Civilization and Its Discontents may be Sigmund Freud's best-known work. Originally published in 1930, it seeks to answer ultimate questions: What influences led to the creation of civilization? How did it come to be? What determines its course? In this seminal volume of twentieth-century thought, Freud elucidates the contest between aggression, indeed the death drive, and its adversary eros. He speaks to issues of human creativity and fulfillment, the place of beauty in culture, and the effects of repression.
Louis Menand, author of the Pulitzer Prize-winning The Metaphysical Club, contributor to The New Yorker, and professor of English at Harvard University, reflects on the importance of this work in intellectual thought and why it has become such a landmark book for the history of ideas.
Not available in hardcover for decades, this beautifully rendered anniversary edition will be a welcome addition to readers' shelves.
About the Author
Sigmund Freud (1856-1939) is one of the twentieth century's greatest minds and the founder of the psychoanalytic school of psychology.

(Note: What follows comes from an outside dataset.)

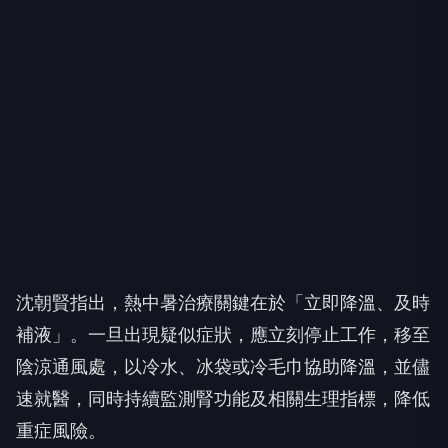
沈朝賢指出，熱中暑治療關鍵在於「立即降溫、及時
補液」。一旦出現疑似症狀，應立刻停止工作，移至
陰涼通風處，以冷水、冰袋或冷毛巾協助降溫，並儘
速就醫，同時持續監測腎功能及相關生理指標，降低
重症風險。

His many works include The Ego and the Id; An Outline of Psycho-Analysis; Inhibitions; Symptoms and Anxiety; New Introductory Lectures on Psycho-Analysis; Civilization and Its Discontent, and others.

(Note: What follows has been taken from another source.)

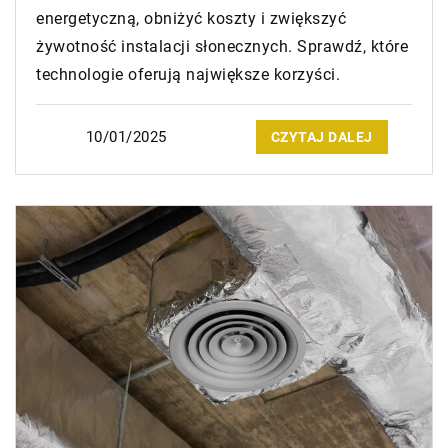
energetyczną, obniżyć koszty i zwiększyć
żywotność instalacji słonecznych. Sprawdź, które
technologie oferują największe korzyści.
10/01/2025
CZYTAJ DALEJ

Louis Menand, professor of English at Harvard University, is the author of The Metaphysical Club, which won the 2002 Pulitzer Prize in History. A longtime staff writer for The New Yorker, he lives in Cambridge, Massachusetts.
Peter Gay (1923—2015) was the author of more than twenty-five books, including the National Book Award winner The Enlightenment, the best-selling Weimar Culture, and the widely translated Freud: A Life for Our Time.